Curated by: Franziska Linhardt
Curatorial assistant: Zakirah Rabaney
Maria VMier
Maria VMier is an artist who lives and works in Munich and New York. Her multidisciplinary practice includes context-specific and collaborative work as well as sculpture, painting and graphics. Her work deals with the body and desire and the associated post-feminist, social and political implications. Recurring motifs are the conditions of artistic work, hosting, care work and community. Her ongoing Companion series, in which large-format paintings on paper are created from writing motions, is the key piece in shaping her creative work.

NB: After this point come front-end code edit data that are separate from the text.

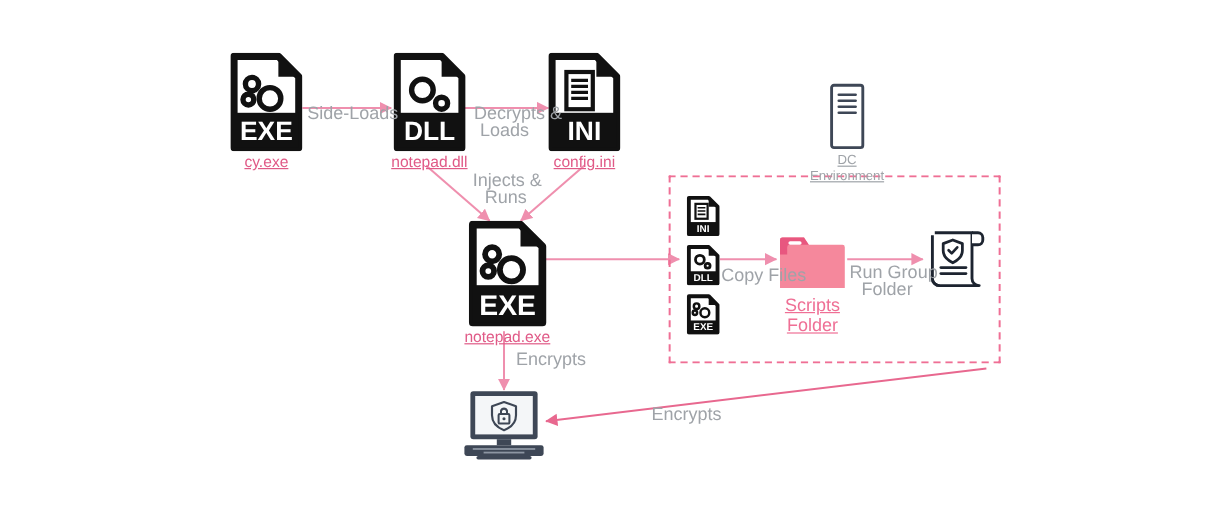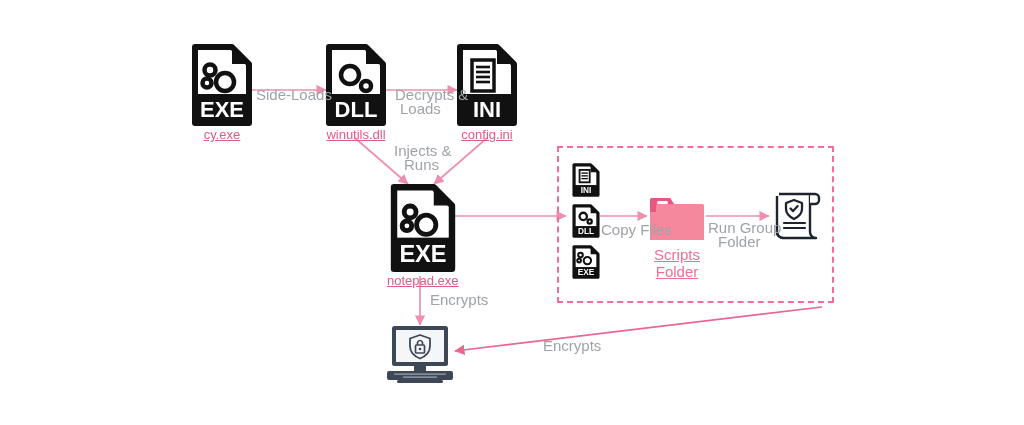--- a/index.html
+++ b/index.html
@@ -135,7 +135,7 @@
       <rect x="3" y="50" width="54" height="29" fill="#111111"></rect>
       <text x="30" y="73" font-family="Liberation Sans, sans-serif" font-size="22" font-weight="bold" fill="#ffffff" text-anchor="middle">DLL</text>
     </svg>
-    <div class="node-label">winutils.dll</div>
+    <div class="node-label">notepad.dll</div>
   </div>
 
   <div class="node" style="left:457px; top:44px;">

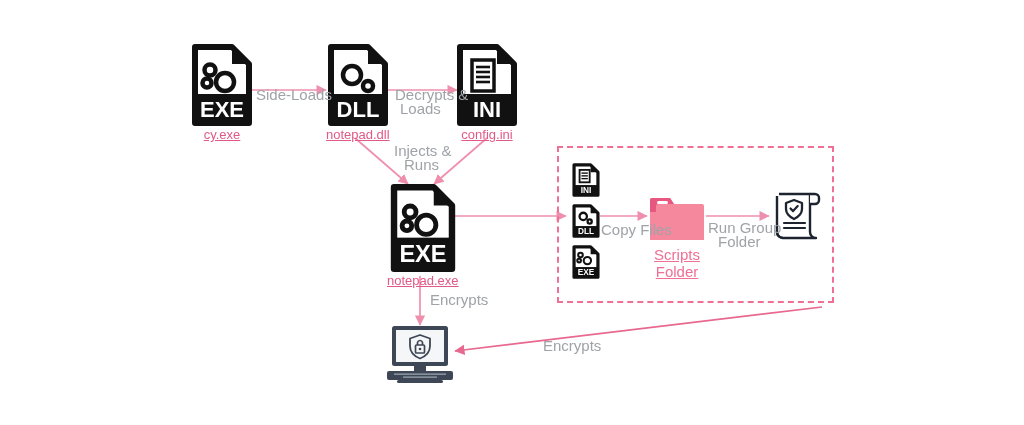--- a/index.html
+++ b/index.html
@@ -170,6 +170,19 @@
     <div class="node-label">notepad.exe</div>
   </div>
 
+  <div class="node" style="left:675px; top:68px;">
+    <svg width="34" height="58" viewBox="0 0 34 58">
+      <rect x="4" y="3" width="26" height="52" rx="2" fill="#ffffff" stroke="#3e4756" stroke-width="2.4"></rect>
+      <g stroke="#3e4756" stroke-width="2.2" stroke-linecap="round">
+        <line x1="10" y1="11" x2="24" y2="11"></line>
+        <line x1="10" y1="16" x2="24" y2="16"></line>
+        <line x1="10" y1="21" x2="24" y2="21"></line>
+        <line x1="10" y1="26" x2="24" y2="26"></line>
+      </g>
+    </svg>
+    <div class="node-label gray">DC</div>
+    <div class="node-label gray" style="margin-top:0;">Environment</div>
+  </div>
 
   <div class="filestack" style="left:572px; top:163px;">
 

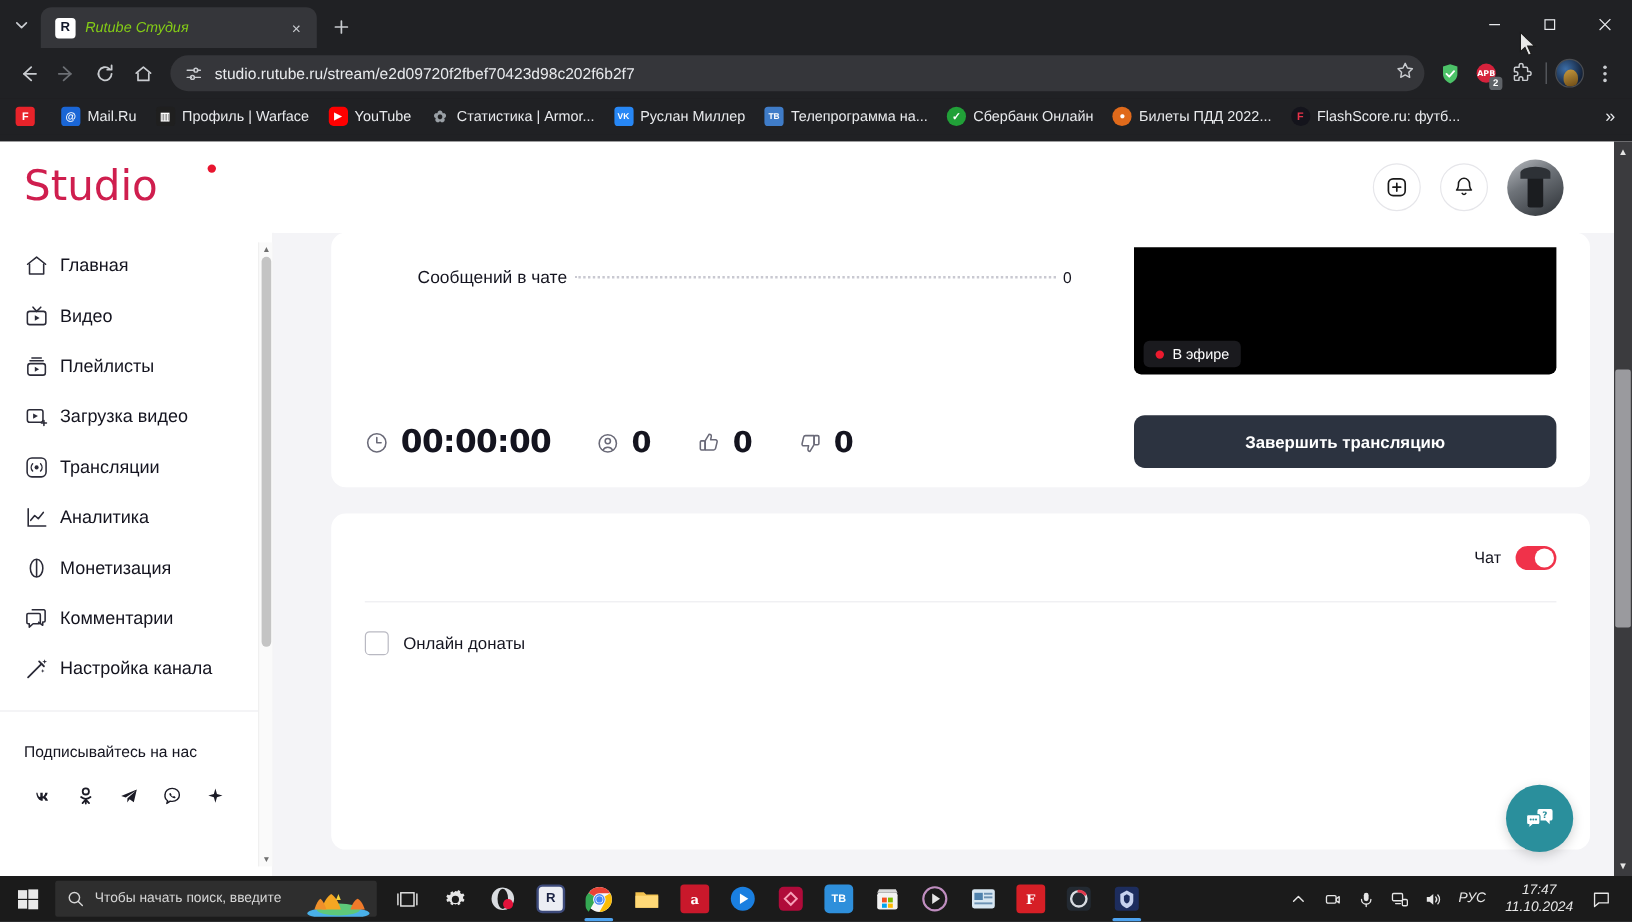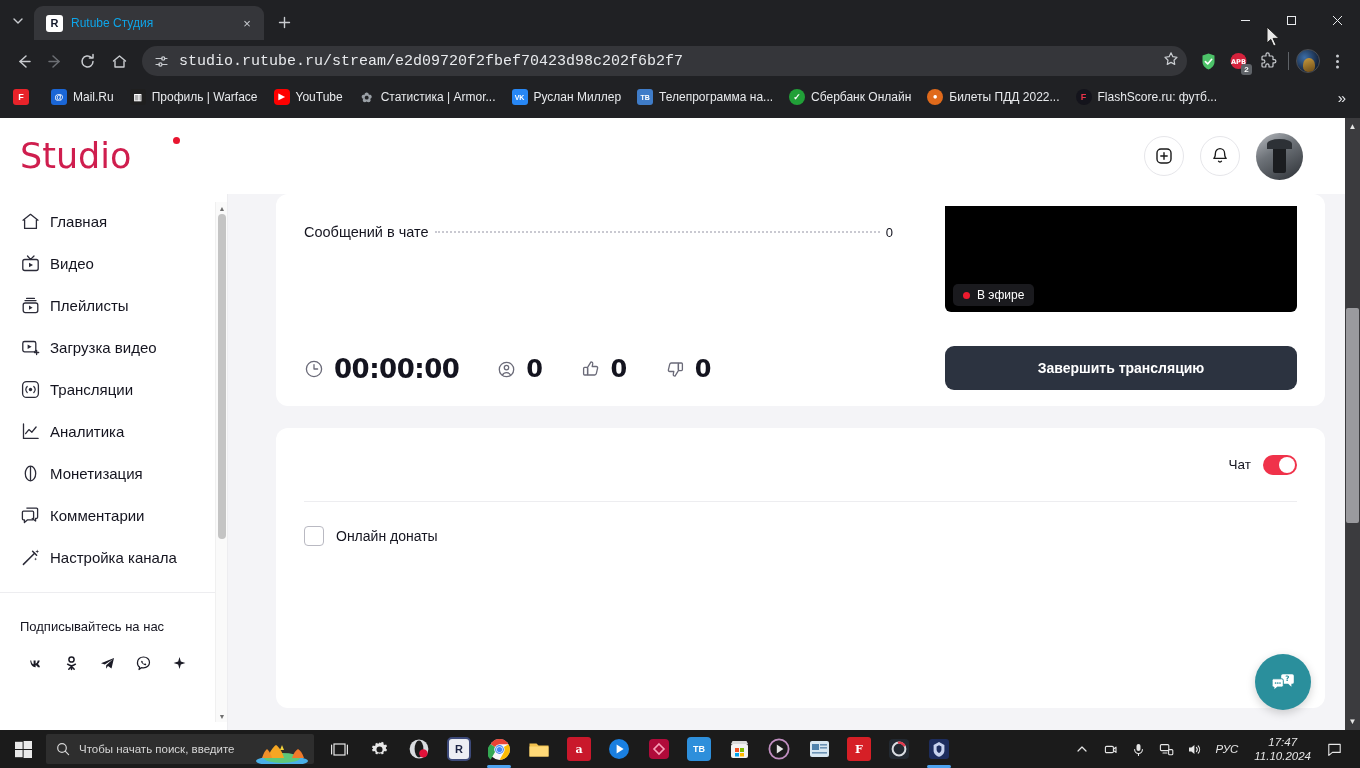--- a/index.html
+++ b/index.html
@@ -36,8 +36,8 @@
     font-size: 11px; font-weight: bold; flex: 0 0 auto;
   }
   .tab-title {
-    font-size: 12px; color: #0ea5e9; white-space: nowrap;
-    overflow: hidden; text-overflow: ellipsis; flex: 1 1 auto;
+    font-size: 12px; color: #84cc16; white-space: nowrap;
+    overflow: hidden; text-overflow: ellipsis; flex: 1 1 auto; font-style: italic;
   }
   .tab-close {
     width: 18px; height: 18px; flex: 0 0 auto;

Since 2013, VMier has run the publishing outfit Hammann von Mier Verlag für Künstler:innenbücher with Stefanie Hammann, and since 2017 she has been working with Leo Heinik and Jan Erbelding in the Ruine München collective. VMier was on the committee of the municipal art space FLORIDA Lothringer 13 from 2019 to 2022 and was part of the exhibition jury of the BBK Munich and Upper Bavaria between 2017 and 2020. Her works have been shown at MoMA PS1, New York (2024), Pinakothek der Moderne, Munich (2024), Museum Brandhorst, Munich (2024, 2022), Artspace Boan 1942, Seoul (2020), Lenbachhaus, Munich (2020), and Haus der Kunst, Munich (2013), among others. Her work, whether solo or in collaboration, has received numerous awards, including the Bavarian Art Promotion Prize for Fine Arts and the FLAT Prize of the CRT Art Foundation in Turin.